Grant Green recorded a truly vast number of sessions for Blue Note in the early ‘60s. So many in fact, that a good number, both as leader and as a highly-regarded sideman, were left in the vaults for many years, and not released until after his young death in ’79, and his later rediscovery by the acid-jazz crowd in the early-90s.
Of those left in the can, most in fact rank alongside his finest works, such as his two sessions recorded with the rhythm section of McCoy Tyner, Bob Cranshaw and Elvin Jones, which made the excellent ‘Matador’ and, with the additions of Joe Henderson and James Spaulding, would go on to make ‘Solid’.
‘Solid’ is perhaps the hardest sounding recording Green has ever made, not that the set itself ever becomes hard - all the players here have recorded much harder-edged material with other bandleaders. Strong material choices come from a wide range of sources, taking in the jazz world (Sonny Rollins, Joe Henderson, Duke Pearson), pop (Burt Bacharach) and Greens own always strong compositions.
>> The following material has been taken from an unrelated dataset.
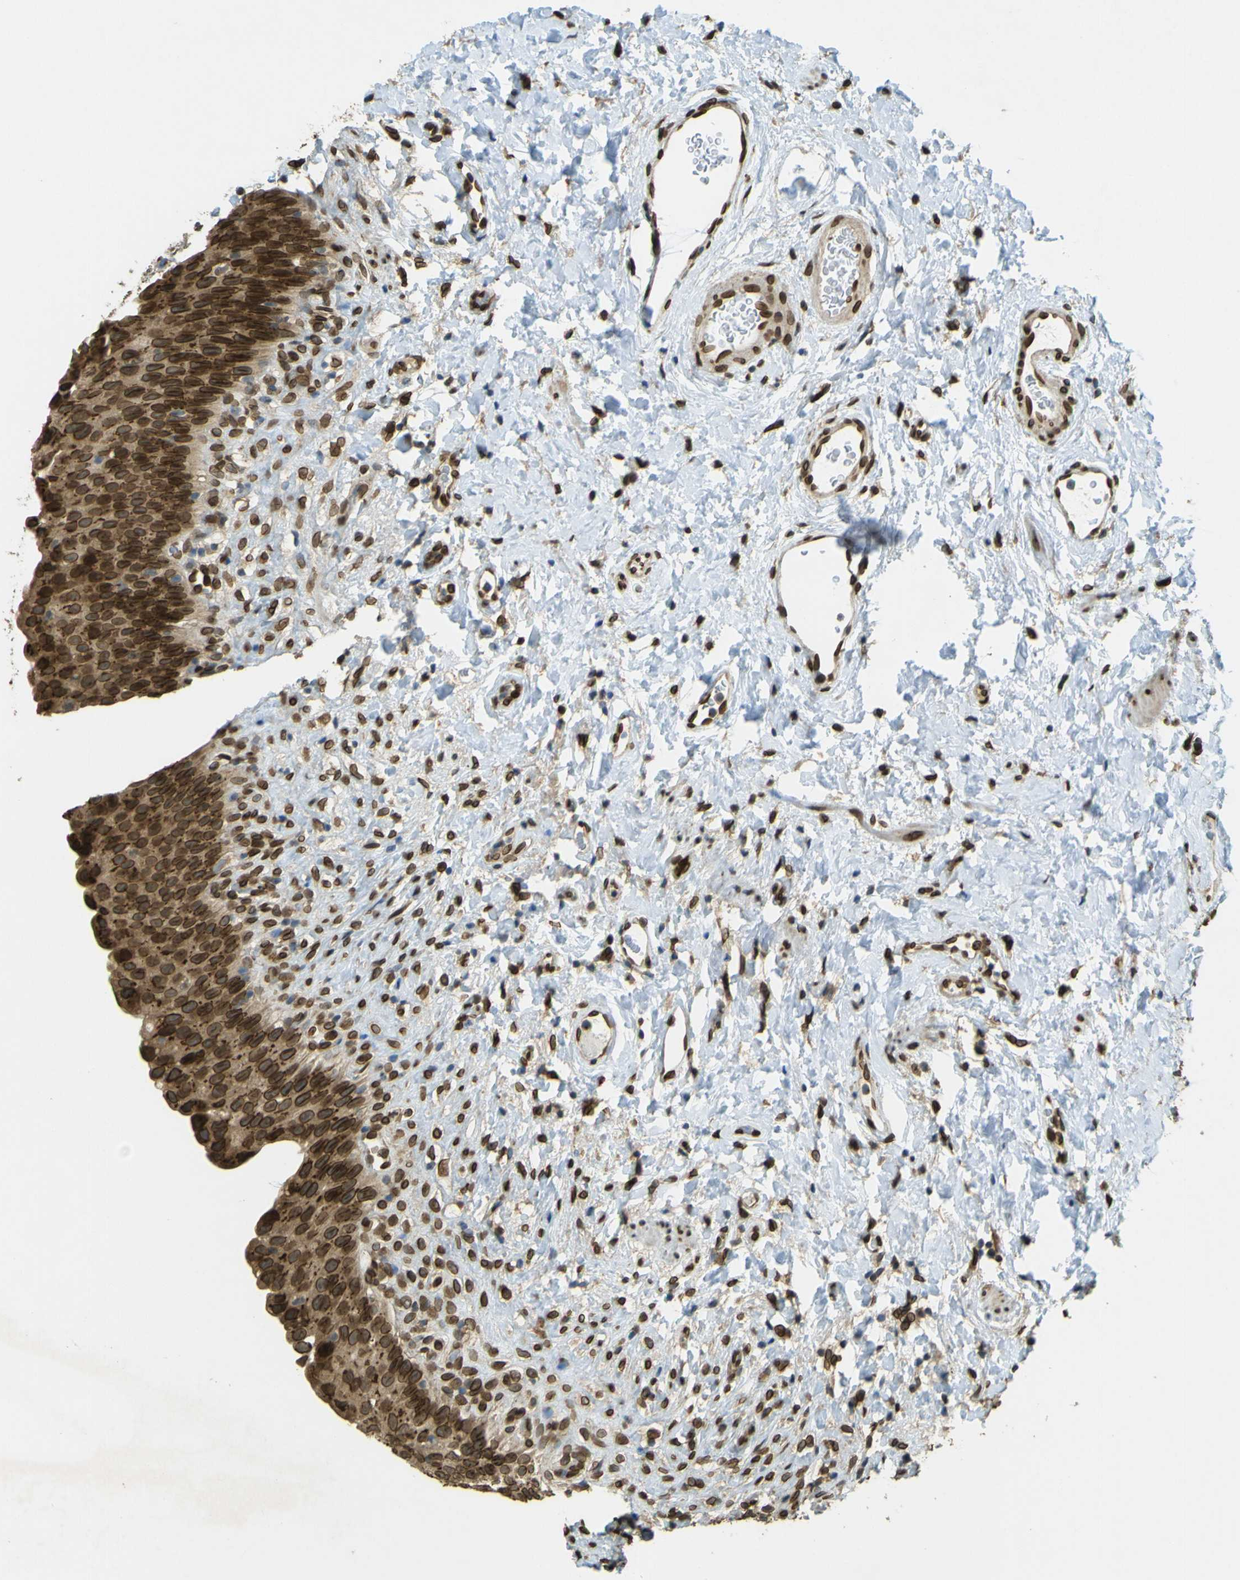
{"staining": {"intensity": "strong", "quantity": ">75%", "location": "cytoplasmic/membranous,nuclear"}, "tissue": "urinary bladder", "cell_type": "Urothelial cells", "image_type": "normal", "snomed": [{"axis": "morphology", "description": "Normal tissue, NOS"}, {"axis": "topography", "description": "Urinary bladder"}], "caption": "Urothelial cells demonstrate strong cytoplasmic/membranous,nuclear expression in about >75% of cells in normal urinary bladder.", "gene": "GALNT1", "patient": {"sex": "female", "age": 79}}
‘Minor League’ sets up an upbeat opening that swings and gives us some great solos from Green and his largest ever horn section, while ‘Ess-Thetic’ will come as a strong surprise to any who would erroneously claim he possessed lesser technical skills than that of Wes Montgomery or George Benson. Elvin Jones too makes a great bid for his spotlight moment with some highly notable drumming.
The title-track and Greens own ‘Grant’s Tune’ are more blues-based, with a laid back yet good time feel, while Henderson’s frequently covered ‘The Kicker’ gets a slower paced cover than is usual, and invites favourable comparison with both Bobby Hutchersons and Horace Silvers takes on the same number. Oddly, on most re-issues of the album, Bacharach’s ‘Wives And Lovers’ is tacked on the end. It’s the exact same version that’s also on Green’s earlier ‘Matador’ sessions, and while it does sit better there, it still feels very badly out of place and tacked-on on both recordings.
‘Idle Moments’ and ‘Street Of Dreams’ come as the more well-known ‘cool’ recordings from Green, with many others coming highly recommended, such as ‘Grants First Stand’ or ‘Sunday Mornin’’. ‘Solid’ however in its different groove is a good set of harder-bopping blues-jazz, and is strongly advised for anyone who is interested in hearing Grant with a harder edge.